During the rain the past weekend here, I was dry and comfortable in my bed, but I kept hearing a drip that sounded like it was inside.  I got up and checked around my bed, but it was completely dry.  The windows weren’t leaking, so I went back to sleep.

The rain getting in really starts months earlier – before the Hilton was even mine.  My dad had leant it to my sister so she could move some things.  She tried to park it in a car garage in Walnut Creek, and… well it didn’t fit.  So the roof got a gaping hole in it.  That was two days before I got it.  Not having the money (and still paying rent), I patched it the best I could.  I used water proof duct tape and sprayed over that with a spray rubberized leak fixer.  I was hoping it held until I could do something else.

Then I was in Nevada in November, when my dad died, and it snowed.  There was about 6 inches of melting snow on top of my van, but still no problems as far as I could tell.  The first time it rained, I heard a drip, and I checked around.  Water was definitely leaking in the rear door somehow.  I figured it was time to get the roof fixed.  So I went to an auto repair shop.  They peeled off my makeshift patch – now soggy duct tape, and showed me a soggy broken fiberglass hole.  They put some patch on it for $800, and I felt safe once again.

However, the first night it rained this past week, once again, I heard drips, and sure enough, water was coming in the back window or door or… somewhere!  So I bought some door sealing tape and some stuff called Mortite – which is like a putty caulking.  I put the tape around the door, and when I examined the back window, I thought it could be coming in there.  The next night, it rained again, as I knew it would.  I heard drips that were a little more muffled.  I checked the place I knew was dripping the night before, and it was dry.  My sealing seemed to have stopped that.  But searching a little more thoroughly, I found that the inside of the cabinets that are part of the hightop roof were wet.

The patch seems to be tight though, so I don’t think it’s that.  It has to be the seams where the roof and the van are connected.  That’s the only way that water could be getting into those cabinets!  I think maybe when she tried to drive the van into the garage, it may have hit hard enough to shift those seams, or loosen that connection.

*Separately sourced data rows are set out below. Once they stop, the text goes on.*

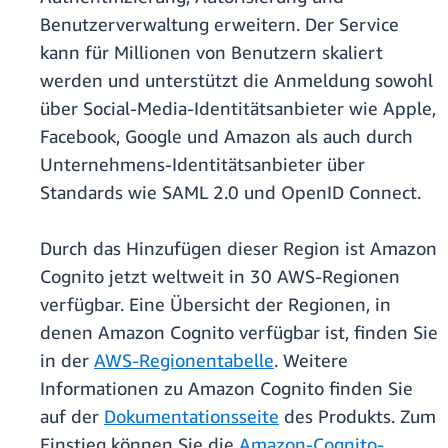
Benutzerverwaltung erweitern. Der Service
kann für Millionen von Benutzern skaliert
werden und unterstützt die Anmeldung sowohl
über Social-Media-Identitätsanbieter wie Apple,
Facebook, Google und Amazon als auch durch
Unternehmens-Identitätsanbieter über
Standards wie SAML 2.0 und OpenID Connect.
Durch das Hinzufügen dieser Region ist Amazon
Cognito jetzt weltweit in 30 AWS-Regionen
verfügbar. Eine Übersicht der Regionen, in
denen Amazon Cognito verfügbar ist, finden Sie
in der
AWS-Regionentabelle
. Weitere
Informationen zu Amazon Cognito finden Sie
auf der
Dokumentationsseite
des Produkts. Zum
Einstieg können Sie die
Amazon-Cognito-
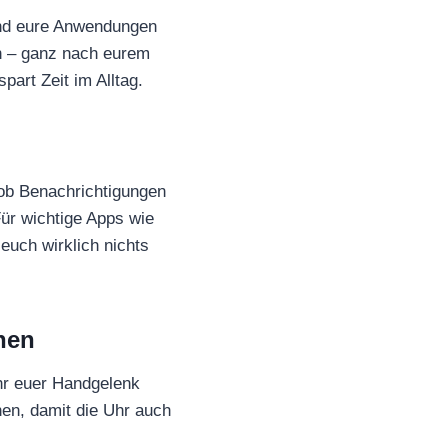
 und eure Anwendungen
en – ganz nach eurem
art Zeit im Alltag.
, ob Benachrichtigungen
Für wichtige Apps wie
euch wirklich nichts
hen
ihr euer Handgelenk
hen, damit die Uhr auch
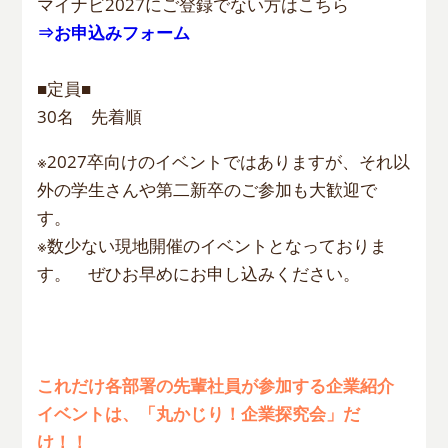
マイナビ2027にご登録でない方はこちら
⇒お申込みフォーム
■定員■
30名 先着順
※2027卒向けのイベントではありますが、それ以
外の学生さんや第二新卒のご参加も大歓迎で
す。
※数少ない現地開催のイベントとなっておりま
す。 ぜひお早めにお申し込みください。
これだけ各部署の先輩社員が参加する企業紹介
イベントは、「丸かじり！企業探究会」だ
け！！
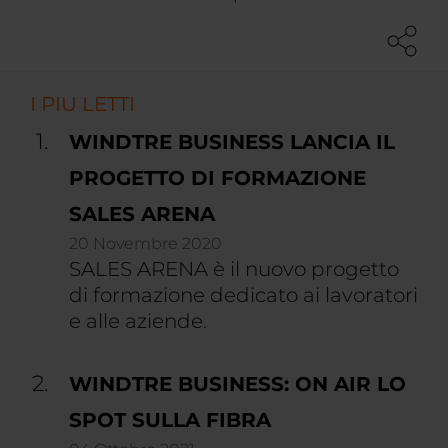
I PIU LETTI
WINDTRE BUSINESS LANCIA IL
PROGETTO DI FORMAZIONE
SALES ARENA
20 Novembre 2020
SALES ARENA è il nuovo progetto
di formazione dedicato ai lavoratori
e alle aziende.
WINDTRE BUSINESS: ON AIR LO
SPOT SULLA FIBRA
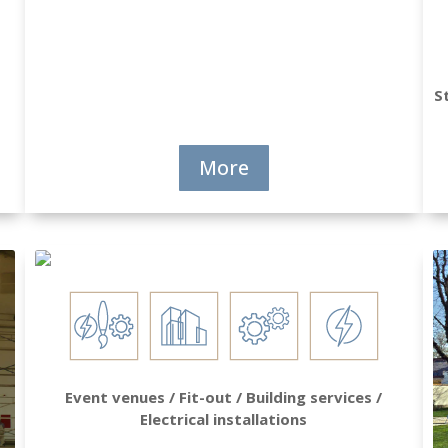
S
More
Event venues / Fit-out / Building services /
Electrical installations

There is supposed to be about a week of no rain, so I’m going to let it dry good – leaving the cabinets open, and then I’m going to use the Mortite all along that seam at the top.  It’s supposed to rain the following week, so I’ll be able to tell whether that solves the problem.  I don’t want to save money on rent, only to have to spend it on Van repairs.  But I am committed to this lifestyle so, I’m just hoping here.  If anyone has any other suggestions or similar experience, advice is appreciated.